The knowledge acquired during the course, in particular, the link between the electromagnetic field and the model with concentrated parameters, the solution methods and the theorems of the electrical networks allow the student to fully understand the functioning of the electrical networks, as well as the application and limits of validity of the circuit model.

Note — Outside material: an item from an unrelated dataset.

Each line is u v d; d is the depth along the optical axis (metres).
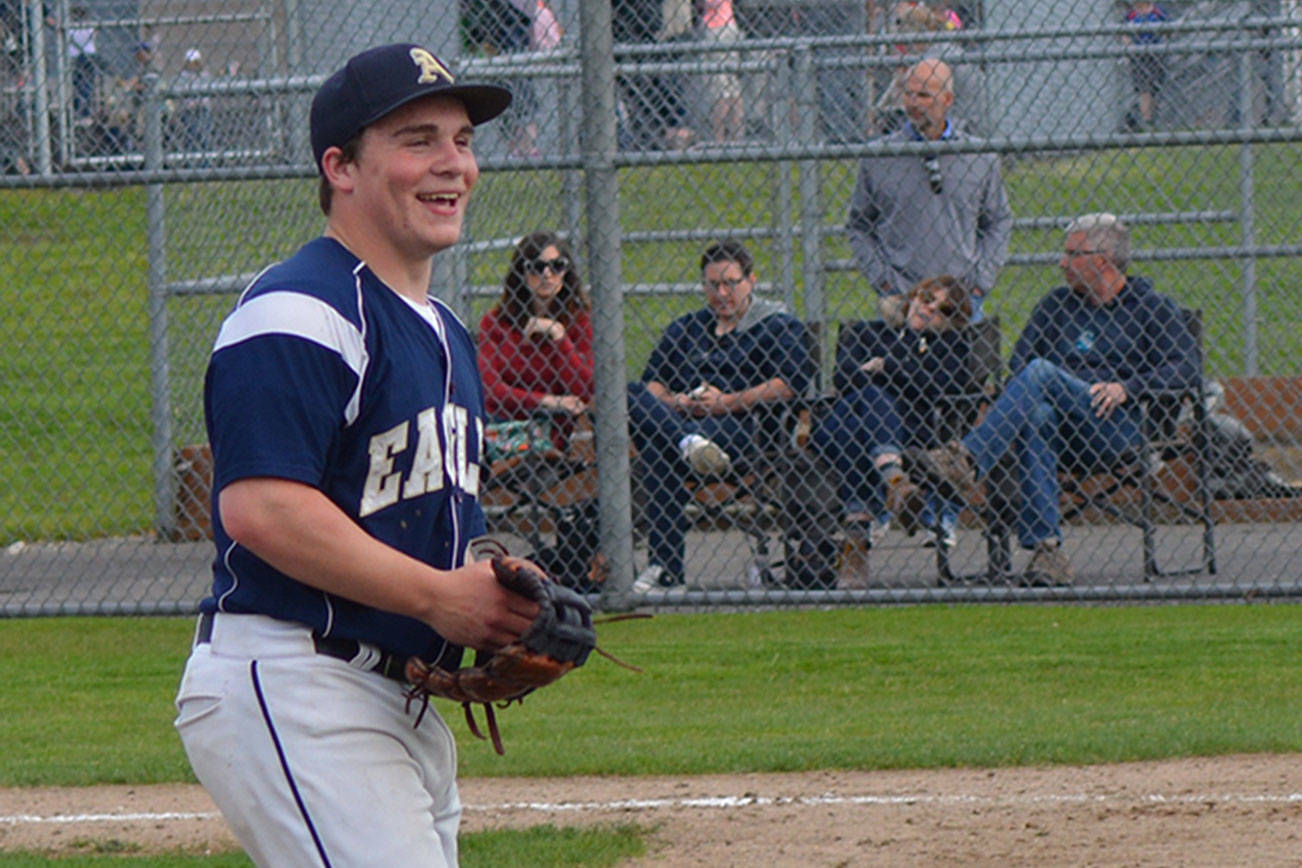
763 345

Applying knowledge and understanding.
At the end of the course, the student acquires the ability to solve linear and time-invariant electric circuits both in stationary and sinusoidal regimes as well as in transient.

Making judgements.
The course also aims to improve critical skills and judgment. In fact, the student is asked to identify the most appropriate solution methods in relation to the complexity of the circuit to be analyzed. Moreover, each time he analyzes an electrical circuit, the student is asked to verify the correctness of the solution obtained both on the basis of the approximate knowledge of the expected solution and the comparison of solutions obtained with different methods (and with IT tools). Finally, he is invited to critically interpret any anomalies found in the solution of a circuit. In this way, he acquires certainty of the result found, an awareness of the functioning of the circuit and is able to judge autonomously the correctness of the obtained solution.

Communication skills.
The student learns the correct use of the circuit and mathematical symbols as well as the technical terms and units used in electrical engineering.

Learning skills.
The study of the subject improves the classification skills of the engineer student. In particular, by solving the electrical circuits with the various systematic methods and theorems studied in the theory of circuits, the student catalogs the circuits in different classes, on the basis of their topology and the bipoles that compose them, in order to identify the most efficient method for analyze the circuit itself. The improvement of the classification capacity and the exercise of the critical spirit contribute to strengthening the student's ability to continue the study autonomously after the course of study.

Course Structure

The knowledge to be acquired during the course is the content of the lectures conducted in the classroom by the teacher and - in order to facilitate personal study - the topics are listed in detail in the course syllabus, with explicit references to the parts in which they are covered in the main set texts.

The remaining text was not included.